ECLI:NL:CRVB:2017:435
Centrale Raad van Beroep
- Hoger beroep
- E.W. Akkerman
- J.S. van de Kolk
- F.M.S. Requisizione
- Rechtspraak.nl
Beoordeling van toegenomen arbeidsongeschiktheid en geschiktheid voor geselecteerde functies in het kader van de WAO
In deze zaak gaat het om een hoger beroep van appellant tegen een uitspraak van de rechtbank Gelderland, waarin zijn beroep tegen een besluit van het Uwv werd afgewezen. Appellant had zich in 2012 toegenomen arbeidsongeschikt gemeld, terwijl hij eerder een WAO-uitkering ontving met een arbeidsongeschiktheidspercentage van 45-55%. Het Uwv had in 2014 besloten dat de uitkering ongewijzigd bleef, maar later werd dit percentage verhoogd naar 55-65% met terugwerkende kracht. Appellant was het niet eens met de beoordeling van zijn beperkingen en stelde dat hij niet in staat was de door het Uwv geselecteerde functies te vervullen.
De rechtbank oordeelde dat het Uwv voldoende had gemotiveerd dat de beperkingen van appellant correct waren vastgesteld en dat de geselecteerde functies binnen zijn belastbaarheid lagen. In hoger beroep herhaalde appellant zijn standpunt dat zijn beperkingen waren onderschat. Het Uwv pleitte voor bevestiging van de eerdere uitspraak.
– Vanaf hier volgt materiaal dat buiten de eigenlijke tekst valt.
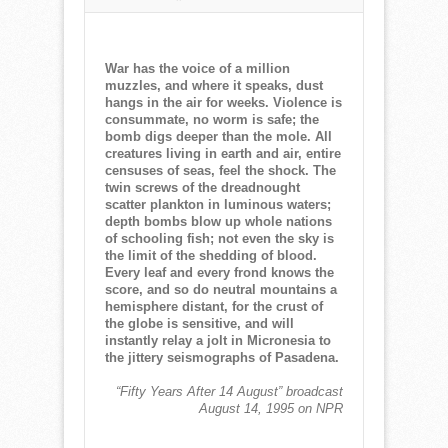
NORMAN
CORWIN
QUOTE
OF
War has the voice of a million
THE
muzzles, and where it speaks, dust
WEEK
hangs in the air for weeks. Violence is
for
consummate, no worm is safe; the
March
bomb digs deeper than the mole. All
14,
creatures living in earth and air, entire
2021
censuses of seas, feel the shock. The
twin screws of the dreadnought
scatter plankton in luminous waters;
depth bombs blow up whole nations
of schooling fish; not even the sky is
the limit of the shedding of blood.
Every leaf and every frond knows the
score, and so do neutral mountains a
hemisphere distant, for the crust of
the globe is sensitive, and will
instantly relay a jolt in Micronesia to
the jittery seismographs of Pasadena.
“Fifty Years After 14 August” broadcast
August 14, 1995 on NPR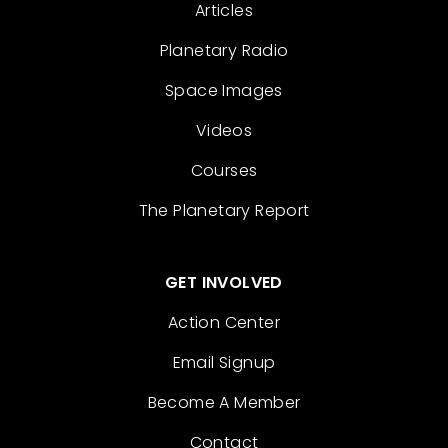
Articles
Planetary Radio
Space Images
Videos
Courses
The Planetary Report
GET INVOLVED
Action Center
Email Signup
Become A Member
Contact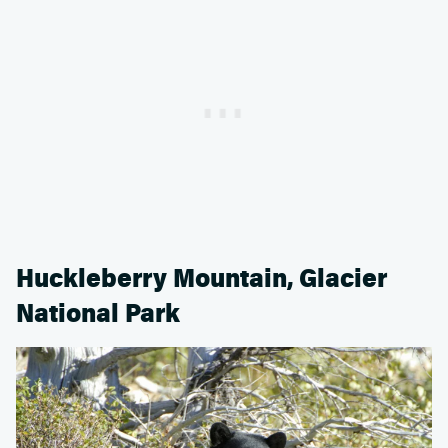
Huckleberry Mountain, Glacier
National Park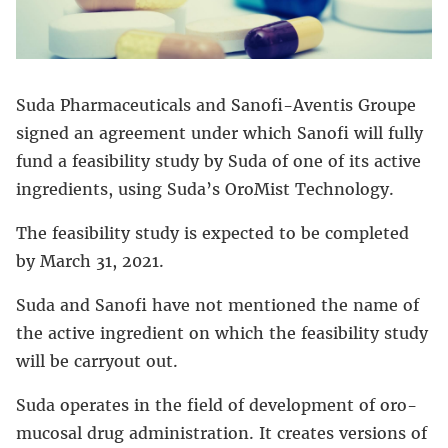
Suda Pharmaceuticals and Sanofi-Aventis Groupe
signed an agreement under which Sanofi will fully
fund a feasibility study by Suda of one of its active
ingredients, using Suda’s OroMist Technology.
The feasibility study is expected to be completed
by March 31, 2021.
Suda and Sanofi have not mentioned the name of
the active ingredient on which the feasibility study
will be carryout out.
Suda operates in the field of development of oro-
mucosal drug administration. It creates versions of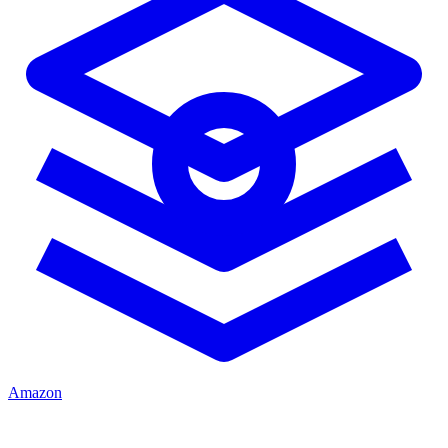
Amazon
De Centrale Raad van Beroep onderschreef het oordeel van de rechtbank en concludeerde dat alle door appellant aangevoerde klachten in de beoordeling waren betrokken. De Raad oordeelde dat er geen aanleiding was om een onafhankelijke deskundige in te schakelen, aangezien de rapporten van de verzekeringsartsen en arbeidsdeskundigen voldoende onderbouwd waren. Het hoger beroep werd afgewezen en de eerdere uitspraak werd bevestigd. Er was geen aanleiding voor een veroordeling in de proceskosten.